## EXERCICES
(A) Dans l'extrait sur les ultras, relevez tous les soulèvements ou conflits dont les ultras furent au centre, avec l'année de chacun.
(B) D'après l'extrait sur les ultras, quel journal publia l'article « Brèves réflexions sur les ultras », et quand ?

## EXTRAIT DU DOCUMENT
◇ ◇ ◇

Les ultras défendaient la restauration complète de l'absolutisme, y compris le rétablissement de l'Inquisition  ce que le roi Ferdinand VII, sous la pression des puissances européennes, n'avait pas fait après son abolition par les libéraux durant le Triennat libéral . Leur principal soutien était le frère du roi Charles de Bourbon  héritier du trône car Ferdinand VII n'avait pas réussi à avoir d'enfants après trois mariages , raison pour laquelle ils étaient aussi parfois appelés « carlistes »[1]. Les ultras furent au centre de plusieurs insurrections comme celle de Joaquín Capapé (1824) et celle de Georges Bessières (1825), mais le conflit le plus grave qu'ils provoquèrent fut la guerre des Mécontents, survenue en 1827 en Catalogne[2].

Dénomination

La dénomination d'« ultras » est surgie des propres rangs ultraroyalistes. Le journal El Restaurador publia au début de 1824 un article intitulé « Brèves réflexions sur les ultras » dans lequel il les définissait comme « des sujets des premières classes de l'État, des familles les plus distinguées de la société [...] qui [...] défendent les principes de la légitimité et l'ordre. […] Ils défendront en paroles et en actes qu'il ne peut y avoir de sécurité sur les trônes tant que ceux-ci mendieront le suffrage populaire ; qu'il ne peut y avoir de vraie société sans qu'il y ait de classes et de hiérarchies ; que les innovations philanthropiques ne sont rien d'autre que des leurres pour la prédation et la tyrannie jacobines »[3],[4]. De leur côté, les libéraux les appelaient « apostoliques »[5].

◇ ◇ ◇

## MATÉRIEL PRÉSENTÉ

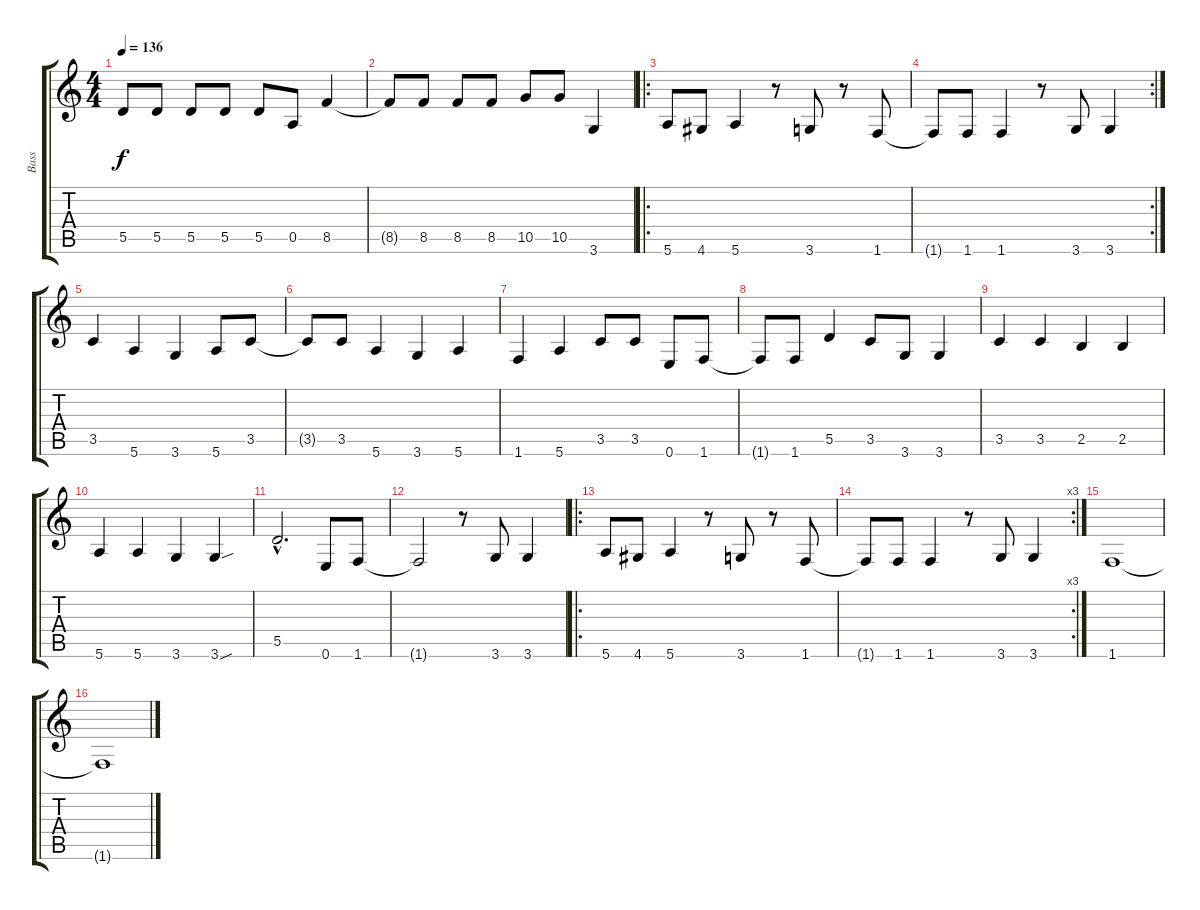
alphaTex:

\track ("Bass" "Bass") {instrument electricbassfinger}
\staff {score tabs}
\tuning (E4 B3 G3 D3 A2 E2) {hide}
\ts (4 4)
\tempo 136
\clef g2
\ks c
5.5.8{dy f} 5.5.8 5.5.8 5.5.8 5.5.8 0.5.8 8.5.4 |
8.5{t}.8 8.5.8 8.5.8 8.5.8 10.5.8 10.5.8 3.6.4 |
\ro
5.6.8{volume 13} 4.6.8 5.6.4 r.8 3.6.8 r.8 1.6.8 |
\rc 2
1.6{t}.8 1.6.8 1.6.4 r.8 3.6.8 3.6.4 |
3.5.4 5.6.4 3.6.4 5.6.8 3.5.8 |
3.5{t}.8 3.5.8 5.6.4 3.6.4 5.6.4 |
1.6.4 5.6.4 3.5.8 3.5.8 0.6.8 1.6.8 |
1.6{t}.8 1.6.8 5.5.4 3.5.8 3.6.8 3.6.4 |
3.5.4 3.5.4 2.5.4 2.5.4 |
5.6.4 5.6.4 3.6.4 3.6{sou}.4 |
5.5{hac}.2{d} 0.6.8 1.6.8 |
1.6{t}.2 r.8 3.6.8 3.6.4 |
\ro
5.6.8{volume 13} 4.6.8 5.6.4 r.8 3.6.8 r.8 1.6.8 |
\rc 3
1.6{t}.8 1.6.8 1.6.4 r.8 3.6.8 3.6.4 |
1.6.1 |
1.6{t}.1
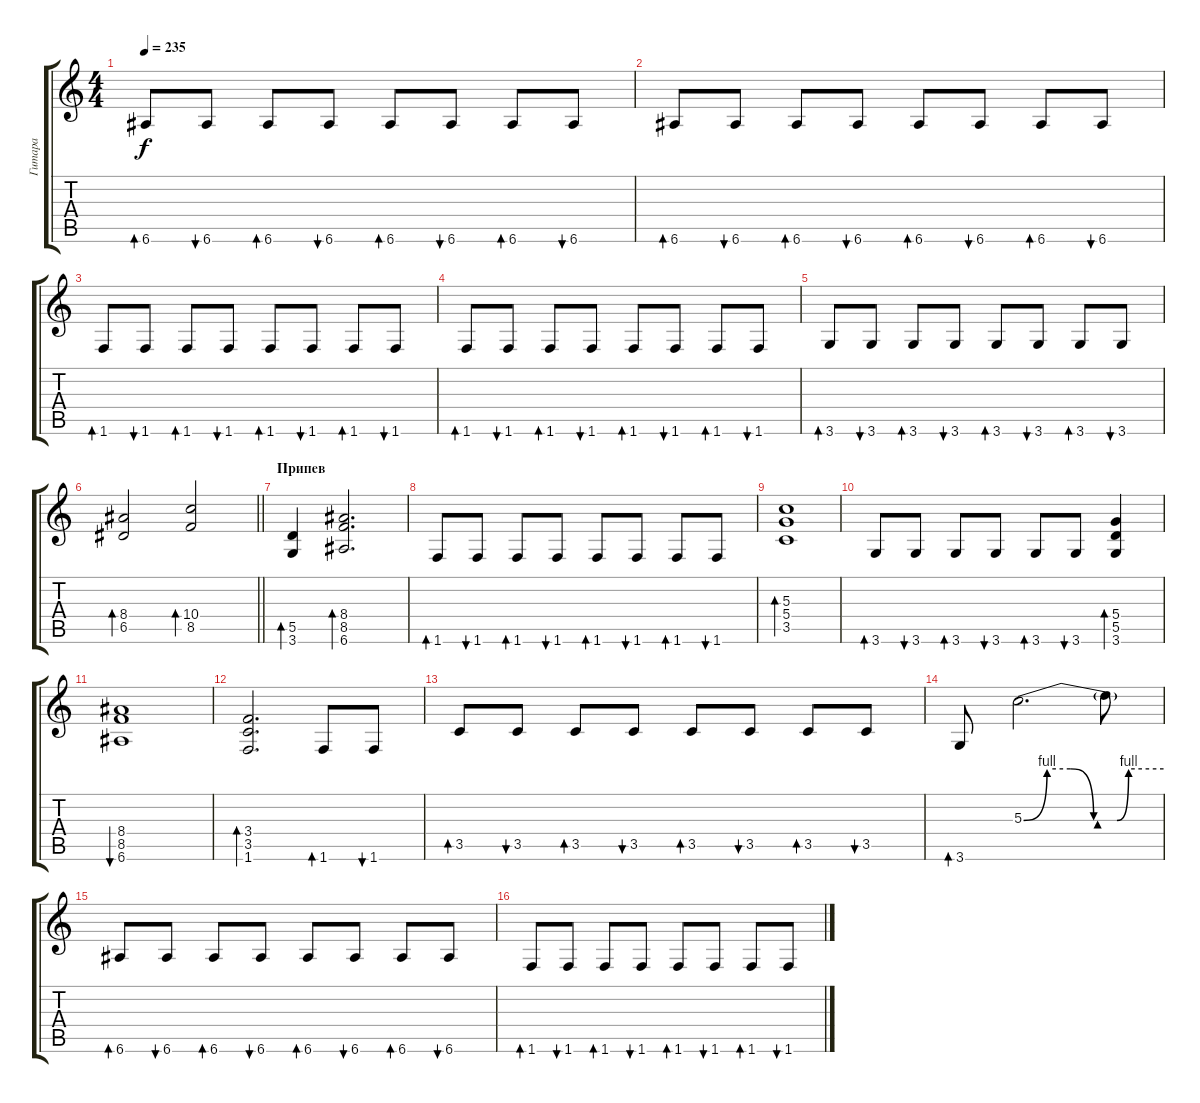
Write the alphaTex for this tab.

\track ("Гитара" "Гитара") {instrument overdrivenguitar}
\staff {score tabs}
\tuning (E4 B3 G3 D3 A2 E2) {hide}
\ts (4 4)
\tempo 235
\clef g2
\ks c
6.6.8{bd 60 dy f} 6.6.8{bu 60} 6.6.8{bd 60} 6.6.8{bu 60} 6.6.8{bd 60} 6.6.8{bu 60} 6.6.8{bd 60} 6.6.8{bu 60} |
6.6.8{bd 60} 6.6.8{bu 60} 6.6.8{bd 60} 6.6.8{bu 60} 6.6.8{bd 60} 6.6.8{bu 60} 6.6.8{bd 60} 6.6.8{bu 60} |
1.6.8{bd 60} 1.6.8{bu 60} 1.6.8{bd 60} 1.6.8{bu 60} 1.6.8{bd 60} 1.6.8{bu 60} 1.6.8{bd 60} 1.6.8{bu 60} |
1.6.8{bd 60} 1.6.8{bu 60} 1.6.8{bd 60} 1.6.8{bu 60} 1.6.8{bd 60} 1.6.8{bu 60} 1.6.8{bd 60} 1.6.8{bu 60} |
3.6.8{bd 60} 3.6.8{bu 60} 3.6.8{bd 60} 3.6.8{bu 60} 3.6.8{bd 60} 3.6.8{bu 60} 3.6.8{bd 60} 3.6.8{bu 60} |
\barLineRight lightlight
(8.4 6.5).2{bd 60} (10.4 8.5).2{bd 60} |
\section ("" "Припев")
(5.5 3.6).4{bd 60} (8.4 8.5 6.6).2{d bd 60} |
1.6.8{bd 60} 1.6.8{bu 60} 1.6.8{bd 60} 1.6.8{bu 60} 1.6.8{bd 60} 1.6.8{bu 60} 1.6.8{bd 60} 1.6.8{bu 60} |
(5.3 5.4 3.5).1{bd 60} |
3.6.8{bd 60} 3.6.8{bu 60} 3.6.8{bd 60} 3.6.8{bu 60} 3.6.8{bd 60} 3.6.8{bu 60} (5.4 5.5 3.6).4{bd 60} |
(8.4 8.5 6.6).1{bu 60} |
(3.4 3.5 1.6).2{d bd 60} 1.6.8{bd 60} 1.6.8{bu 60} |
3.5.8{bd 60} 3.5.8{bu 60} 3.5.8{bd 60} 3.5.8{bu 60} 3.5.8{bd 60} 3.5.8{bu 60} 3.5.8{bd 60} 3.5.8{bu 60} |
3.6.8{bd 60} 5.3{be (custom 0 0 10 4 20 4 30 0 40 0 45 4 60 4)}.2{d} 5.3{t}.8{bd 60} |
6.6.8{bd 60} 6.6.8{bu 60} 6.6.8{bd 60} 6.6.8{bu 60} 6.6.8{bd 60} 6.6.8{bu 60} 6.6.8{bd 60} 6.6.8{bu 60} |
1.6.8{bd 60} 1.6.8{bu 60} 1.6.8{bd 60} 1.6.8{bu 60} 1.6.8{bd 60} 1.6.8{bu 60} 1.6.8{bd 60} 1.6.8{bu 60}
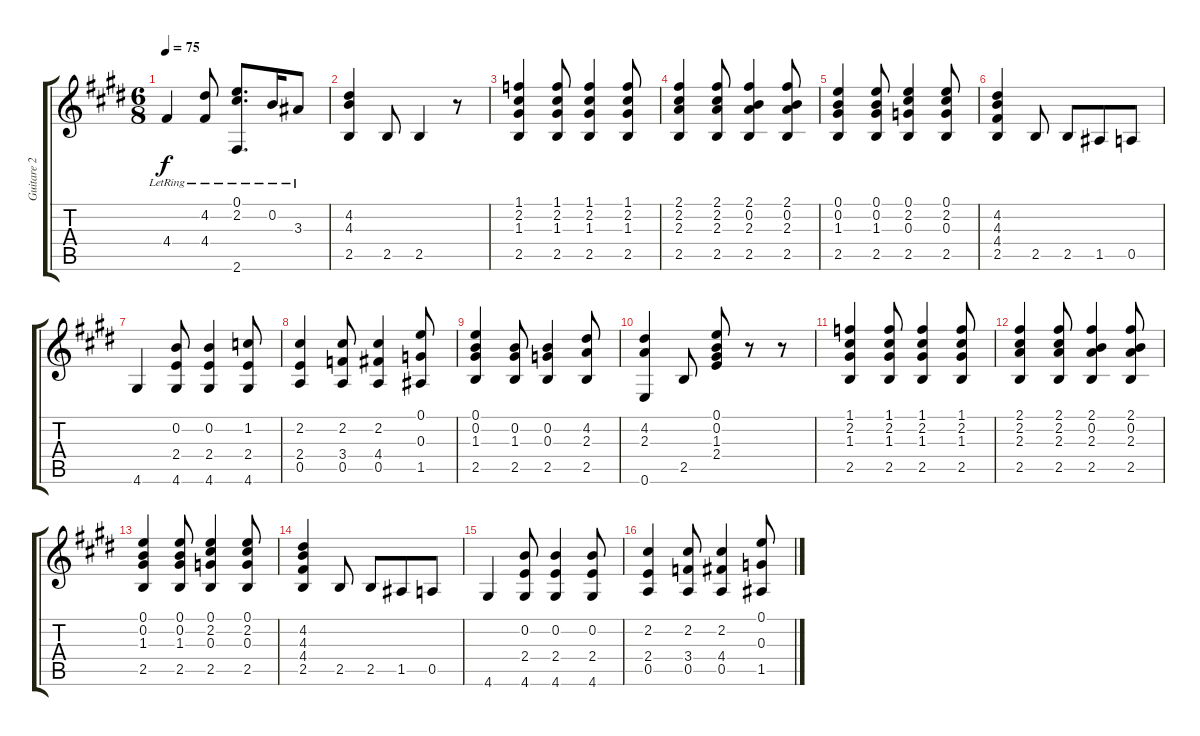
\track ("Guitare 2" "Guitare 2") {instrument acousticguitarnylon}
\staff {score tabs}
\tuning (E4 B3 G3 D3 A2 E2) {hide}
\ts (6 8)
\tempo 75
\clef g2
\ks e
4.4{lr}.4{dy f} (4.2{lr} 4.4{lr}).8 (0.1{lr} 2.2{lr} 2.6{lr}).8{d} 0.2{lr}.16 3.3{lr}.8 |
(4.2 4.3 2.5).4 2.5.8 2.5.4 r.8 |
(1.1 2.2 1.3 2.5).4 (1.1 2.2 1.3 2.5).8 (1.1 2.2 1.3 2.5).4 (1.1 2.2 1.3 2.5).8 |
(2.1 2.2 2.3 2.5).4 (2.1 2.2 2.3 2.5).8 (2.1 0.2 2.3 2.5).4 (2.1 0.2 2.3 2.5).8 |
(0.1 0.2 1.3 2.5).4 (0.1 0.2 1.3 2.5).8 (0.1 2.2 0.3 2.5).4 (0.1 2.2 0.3 2.5).8 |
(4.2 4.3 4.4 2.5).4 2.5.8 2.5.8 1.5.8 0.5.8 |
4.6.4 (0.2 2.4 4.6).8 (0.2 2.4 4.6).4 (1.2 2.4 4.6).8 |
(2.2 2.4 0.5).4 (2.2 3.4 0.5).8 (2.2 4.4 0.5).4 (0.1 0.3 1.5).8 |
(0.1 0.2 1.3 2.5).4 (0.2 1.3 2.5).8 (0.2 0.3 2.5).4 (4.2 2.3 2.5).8 |
(4.2 2.3 0.6).4 2.5.8 (0.1 0.2 1.3 2.4).8 r.8 r.8 |
(1.1 2.2 1.3 2.5).4 (1.1 2.2 1.3 2.5).8 (1.1 2.2 1.3 2.5).4 (1.1 2.2 1.3 2.5).8 |
(2.1 2.2 2.3 2.5).4 (2.1 2.2 2.3 2.5).8 (2.1 0.2 2.3 2.5).4 (2.1 0.2 2.3 2.5).8 |
(0.1 0.2 1.3 2.5).4 (0.1 0.2 1.3 2.5).8 (0.1 2.2 0.3 2.5).4 (0.1 2.2 0.3 2.5).8 |
(4.2 4.3 4.4 2.5).4 2.5.8 2.5.8 1.5.8 0.5.8 |
4.6.4 (0.2 2.4 4.6).8 (0.2 2.4 4.6).4 (0.2 2.4 4.6).8 |
(2.2 2.4 0.5).4 (2.2 3.4 0.5).8 (2.2 4.4 0.5).4 (0.1 0.3 1.5).8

◇ ◇ ◇

## CORRIGÉ
(A)
- L'insurrection de Joaquín Capapé (1824)
- L'insurrection de Georges Bessières (1825)
- La guerre des Mécontents, en Catalogne (1827)

(B) Le journal El Restaurador, au début de 1824.